Discussion for article #229562
This is actually a tricky problem. My wife works in a clinic with a lot of Medicare patients. Billing is complicated already, to say the least.
Nursing homes, clinics and hospitals may well be billing for prescriptions after a patient has died, even though those prescriptions were delivered (or simply ordered) while the patient was still alive. The 32 day window (exactly one day over the longest month) is probably designed to take care of that.
However, it seems like that billing window is being exploited, at least to a degree. But the challenge will be how to close the window without putting a serious burden on institutional providers.
I hope Medicare moves slowly and carefully to change the rules, to avoid another hit to an already highly burdened billing departments in medical institutions. It’s already a paperwork nightmare.
This topic is of particular interest to me because I worked on the team that wrote the Medicare/Medicaid fraud/waste/abuse detection software implemented in 2009 and written into law as part of the ACA.

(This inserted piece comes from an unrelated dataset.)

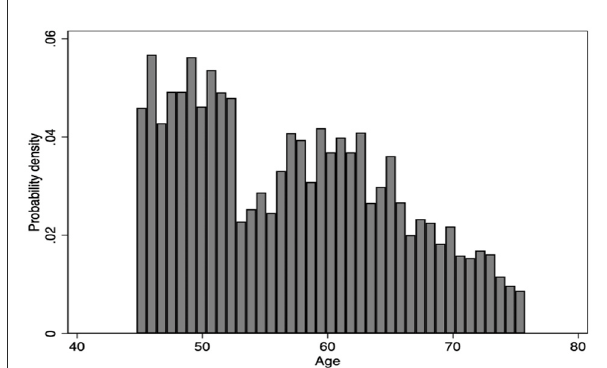
FIGURE3 The probability density around age 60. Source: CFPS2014 and Stata 16.0.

The level of Medicare/Medicaid fraud is epidemic. It had been pretty easy to submit fraudulent claims for procedures, drugs, services and medical equipment, and the enforcement was pitifully weak. The new software used the research and input from thousands of health care professionals to write metrics that would search for particular patterns - claims from dead doctors, or on behalf of dead beneficiaries, excessive claims for procedures and equipment (such as docs performing 60 operation a day or a patient receiving 10 wheelchairs, etc). Amazingly, prior to this time there were NO automated checks of any kind.

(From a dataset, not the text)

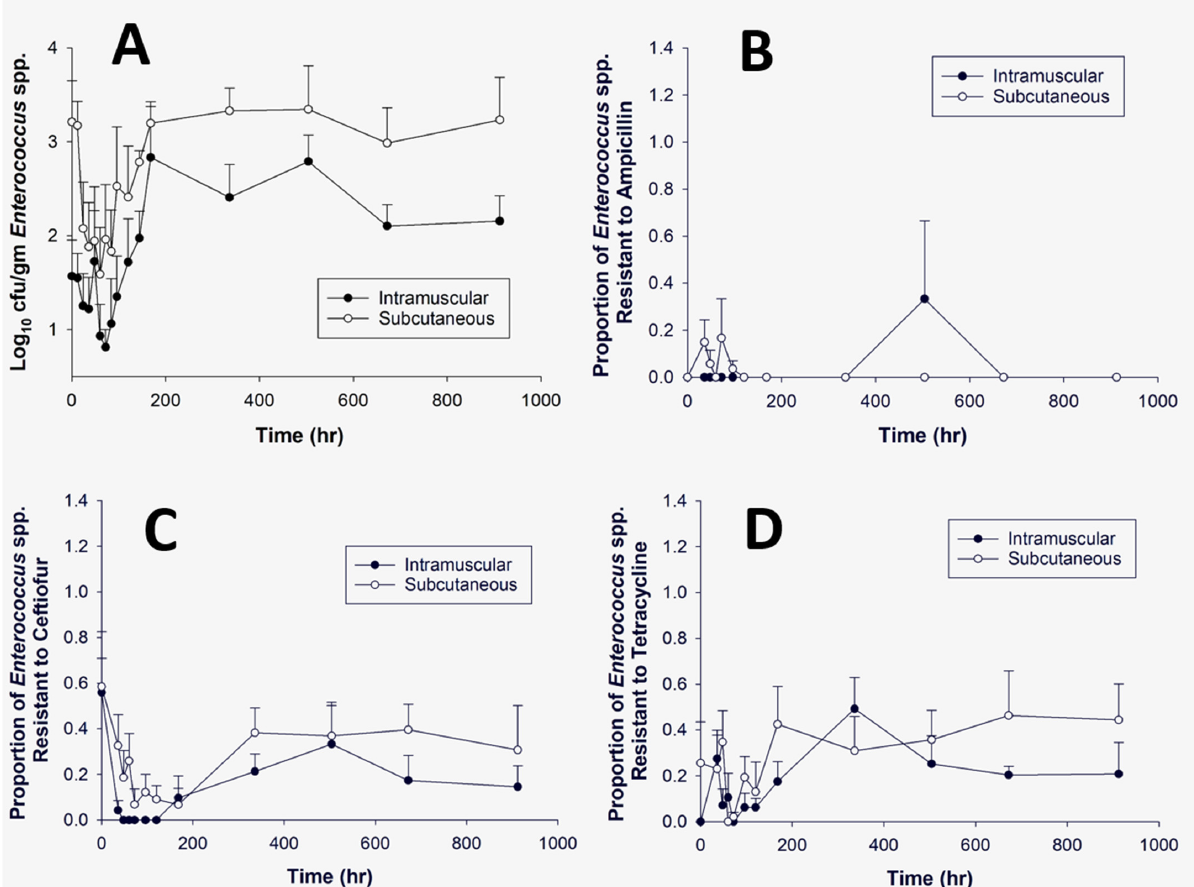
Figure 5. This panel represents Enterococcus isolates grown over time on no antibiotic ( A ), ampicillin (16 µg/mL) ( B ), ceftiofur (8 µg/mL) ( C ), or tetracycline (16 µg/mL) ( D ). The dark circle presents the intramuscular dosing group and the open circle represents the subcutaneous dosing group over a 912-h time period. Panel A demonstrates the log 10 CFU/g of Enterococcus . Panels B–D show the proportion of Enterococcus demonstrating phenotypic resistance based on human breakpoints. Bars represent the standard error of the mean. There were no significant differences noted for each dosing group per plain and antibiotic infused plate at the predetermined time points. Table 4. Predetermined Student’s T tests to observe significant differences at particular time points for E. coli isolates grown with or without antibiotics. There were no significant differences noted for any of the above comparisons.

The providers and companies suspected of fraud are turned over to the FBI. As of 2010, over $6B in fraudulent claims had been recovered. It’s probably more by this time, but I haven’t kept up with it since retirement.
Part of the explanation for delays has to do with how the massive amounts of data are transferred from one federal system to another for comparison. Companies may be late in providing data. There are billions of records to process and the comparison has to be timed properly, usually once a month. So I can see how a 30-day lag would be shrugged off as “falling through the cracks.”